- Born: February 28, 1930 Kassel, Germany
- Died: October 6, 2011 (aged 81) Battle Ground, Indiana, United States
- Education: University of Chicago
- Known for: Wolf behaviour research
- Scientific career
- Fields: Wolf biology Animal behaviour
- Workplaces: Purdue University Wolf Park

= Erich Klinghammer =

German and American wolf biologist (1930–2011)

Erich Klinghammer (February 28, 1930 – October 6, 2011) was a German and American wolf biologist best known for his contributions to the fields of ethology and behavioural ecology, particularly that of canids. He was the founder of Wolf Park in Indiana and a professor of animal behaviour at Purdue University.

==Education==
Erich Klinghammer was born in Kassel, Germany, where he received high school education. During this time in Germany, Erich was a member of the Hitler Youth. He emigrated to United States in 1951 and served in the United States Army from 1953 to 1955, earning United States citizenship through military service, and returned to higher education at the University of Chicago with support from the G. I. Bill. He graduated with a Bachelor of Arts in 1958 and continued graduate education under animal behaviorist Eckhard Hess, studying imprinting in birds. After discovering he was allergic to birds, he switched the focal species of his research on animal behaviour to grey wolves donated by the Brookfield Zoo and housed in an enclosure on his property near Battle Ground, Indiana. He received his PhD in 1962 but would continue study on the captive wolves, expanding as more animals arrived.

▶ _CHECK YOUR UNDERSTANDING_:
1. Using the text on Erich Klinghammer, decide whether each statement agrees with it. Answer yes or no for each, and quote the words from the text that settle it. (a) Klinghammer gained United States citizenship by serving in the army. (b) Under Eckhard Hess, he studied imprinting in fish. (c) Purdue University donated the grey wolves he kept on his property.
2. Extend the text on Erich Klinghammer, starting after its final sentence.

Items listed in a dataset
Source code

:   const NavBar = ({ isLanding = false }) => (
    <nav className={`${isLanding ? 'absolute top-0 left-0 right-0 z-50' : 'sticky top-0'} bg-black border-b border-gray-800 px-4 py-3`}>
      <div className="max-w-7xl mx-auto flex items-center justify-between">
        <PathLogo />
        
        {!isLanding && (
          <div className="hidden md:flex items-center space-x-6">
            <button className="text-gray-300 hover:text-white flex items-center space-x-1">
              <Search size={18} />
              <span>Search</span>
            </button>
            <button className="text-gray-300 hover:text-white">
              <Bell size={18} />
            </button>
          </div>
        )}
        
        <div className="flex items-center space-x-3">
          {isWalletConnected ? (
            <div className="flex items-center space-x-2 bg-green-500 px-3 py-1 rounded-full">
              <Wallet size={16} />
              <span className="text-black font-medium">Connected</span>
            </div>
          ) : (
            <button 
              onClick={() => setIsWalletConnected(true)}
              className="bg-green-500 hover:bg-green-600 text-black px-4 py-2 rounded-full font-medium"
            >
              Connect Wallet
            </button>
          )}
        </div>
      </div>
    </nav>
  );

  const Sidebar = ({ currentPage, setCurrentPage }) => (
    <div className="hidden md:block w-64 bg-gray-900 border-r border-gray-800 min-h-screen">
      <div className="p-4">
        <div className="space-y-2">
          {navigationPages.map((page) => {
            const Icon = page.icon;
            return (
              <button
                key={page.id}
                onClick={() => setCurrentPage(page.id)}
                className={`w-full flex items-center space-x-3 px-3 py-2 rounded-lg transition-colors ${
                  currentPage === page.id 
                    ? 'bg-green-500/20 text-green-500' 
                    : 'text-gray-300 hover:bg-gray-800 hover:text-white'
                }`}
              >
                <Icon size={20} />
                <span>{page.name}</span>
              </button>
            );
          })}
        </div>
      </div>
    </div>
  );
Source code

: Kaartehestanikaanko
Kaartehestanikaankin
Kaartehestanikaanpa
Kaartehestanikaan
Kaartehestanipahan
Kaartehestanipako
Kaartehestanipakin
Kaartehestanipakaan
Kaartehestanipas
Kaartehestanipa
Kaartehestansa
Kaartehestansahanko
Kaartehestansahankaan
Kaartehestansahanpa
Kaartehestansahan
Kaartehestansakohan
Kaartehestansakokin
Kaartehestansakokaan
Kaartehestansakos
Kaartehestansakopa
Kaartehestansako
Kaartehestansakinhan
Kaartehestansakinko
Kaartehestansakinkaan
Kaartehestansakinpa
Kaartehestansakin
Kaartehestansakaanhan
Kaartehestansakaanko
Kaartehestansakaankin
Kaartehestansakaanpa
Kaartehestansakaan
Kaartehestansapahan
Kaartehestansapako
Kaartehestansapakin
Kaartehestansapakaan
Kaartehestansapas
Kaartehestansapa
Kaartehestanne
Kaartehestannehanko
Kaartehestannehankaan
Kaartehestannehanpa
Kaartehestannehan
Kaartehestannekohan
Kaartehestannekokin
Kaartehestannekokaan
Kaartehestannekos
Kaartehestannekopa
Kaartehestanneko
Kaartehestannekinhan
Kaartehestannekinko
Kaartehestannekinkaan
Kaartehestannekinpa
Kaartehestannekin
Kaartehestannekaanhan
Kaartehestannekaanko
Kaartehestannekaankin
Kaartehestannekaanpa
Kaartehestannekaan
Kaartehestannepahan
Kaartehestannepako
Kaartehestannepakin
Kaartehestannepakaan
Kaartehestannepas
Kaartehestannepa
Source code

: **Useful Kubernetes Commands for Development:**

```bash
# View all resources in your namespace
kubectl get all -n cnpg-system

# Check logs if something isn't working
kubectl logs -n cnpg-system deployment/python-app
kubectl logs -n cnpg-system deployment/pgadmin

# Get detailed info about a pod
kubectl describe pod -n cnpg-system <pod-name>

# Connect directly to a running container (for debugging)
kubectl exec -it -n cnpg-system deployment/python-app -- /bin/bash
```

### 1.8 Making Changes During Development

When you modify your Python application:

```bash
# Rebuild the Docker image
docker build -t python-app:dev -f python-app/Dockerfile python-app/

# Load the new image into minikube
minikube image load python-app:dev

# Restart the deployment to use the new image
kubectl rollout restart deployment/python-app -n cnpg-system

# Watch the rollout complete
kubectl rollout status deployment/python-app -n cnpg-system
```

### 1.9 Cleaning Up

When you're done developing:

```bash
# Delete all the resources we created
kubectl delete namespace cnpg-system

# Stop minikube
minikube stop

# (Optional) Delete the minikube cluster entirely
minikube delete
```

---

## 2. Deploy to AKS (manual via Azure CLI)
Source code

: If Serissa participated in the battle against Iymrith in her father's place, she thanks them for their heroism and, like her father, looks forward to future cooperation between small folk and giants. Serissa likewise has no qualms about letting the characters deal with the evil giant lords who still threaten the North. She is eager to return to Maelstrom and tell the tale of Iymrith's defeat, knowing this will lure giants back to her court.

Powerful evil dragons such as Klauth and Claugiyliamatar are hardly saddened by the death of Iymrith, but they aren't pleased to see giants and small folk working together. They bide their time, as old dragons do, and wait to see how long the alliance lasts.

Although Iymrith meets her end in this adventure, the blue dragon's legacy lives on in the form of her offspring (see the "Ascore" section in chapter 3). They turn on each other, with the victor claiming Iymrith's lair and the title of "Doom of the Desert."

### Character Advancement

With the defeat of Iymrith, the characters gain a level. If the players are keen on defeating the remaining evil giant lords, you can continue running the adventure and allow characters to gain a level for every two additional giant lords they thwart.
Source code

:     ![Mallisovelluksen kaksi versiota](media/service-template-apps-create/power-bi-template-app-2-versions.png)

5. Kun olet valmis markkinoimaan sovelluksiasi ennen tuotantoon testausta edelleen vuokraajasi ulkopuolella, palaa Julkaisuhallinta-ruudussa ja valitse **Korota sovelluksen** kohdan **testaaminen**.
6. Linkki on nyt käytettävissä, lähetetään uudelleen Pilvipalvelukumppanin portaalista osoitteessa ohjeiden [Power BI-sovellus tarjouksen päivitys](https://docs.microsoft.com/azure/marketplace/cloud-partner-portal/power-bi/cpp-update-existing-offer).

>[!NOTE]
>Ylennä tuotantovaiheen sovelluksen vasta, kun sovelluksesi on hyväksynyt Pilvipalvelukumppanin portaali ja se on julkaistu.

▶ _TASK-BY-TASK ANSWERS_:
1.
(a) Yes: "earning United States citizenship through military service"
(b) No: "studying imprinting in birds"
(c) No: "grey wolves donated by the Brookfield Zoo"

2.
==Wolf research==
Erich Klinghammer was appointed assistant professor at the University of Chicago in 1965, lecturing on ethology and animal psychology. In 1968, he transferred to the Department of Psychological Sciences at Purdue University to hold the position of associate professor, continuing his pioneering study on wolf pack dynamics and social behaviour, including early analyses of wolf howls and developing the techniques of socialization for wildlife in captivity. His property developed into a wolf research and education facility eventually named Wolf Park, officially founded in 1972 with him as director. The resident study animal population would expand to include other species of canids such as coyotes and red foxes.

At the time, very little was known about wolves as their behaviour was difficult to observe for prolonged periods in the wild. Extended scientific observations of wolves in captivity allowed their complex social behaviours to be characterized, information which would later be corroborated or differences examined by more extensive and advanced field studies. Together with other scientific staff at the park, Klinghammer published and maintained the Wolf Ethogram, an encyclopedia of all wolf behaviours and vocalizations recorded.

In his theoretical views, Klinghammer followed the approach of Jakob von Uexküll and used his concept of umwelt.

In 1993, after teaching for 26 years, Erich Klinghammer retired from his position at Purdue as professor emeritus. He would continue his mission of wolf research and education at Wolf Park until passing on in 2011 at the age of 81.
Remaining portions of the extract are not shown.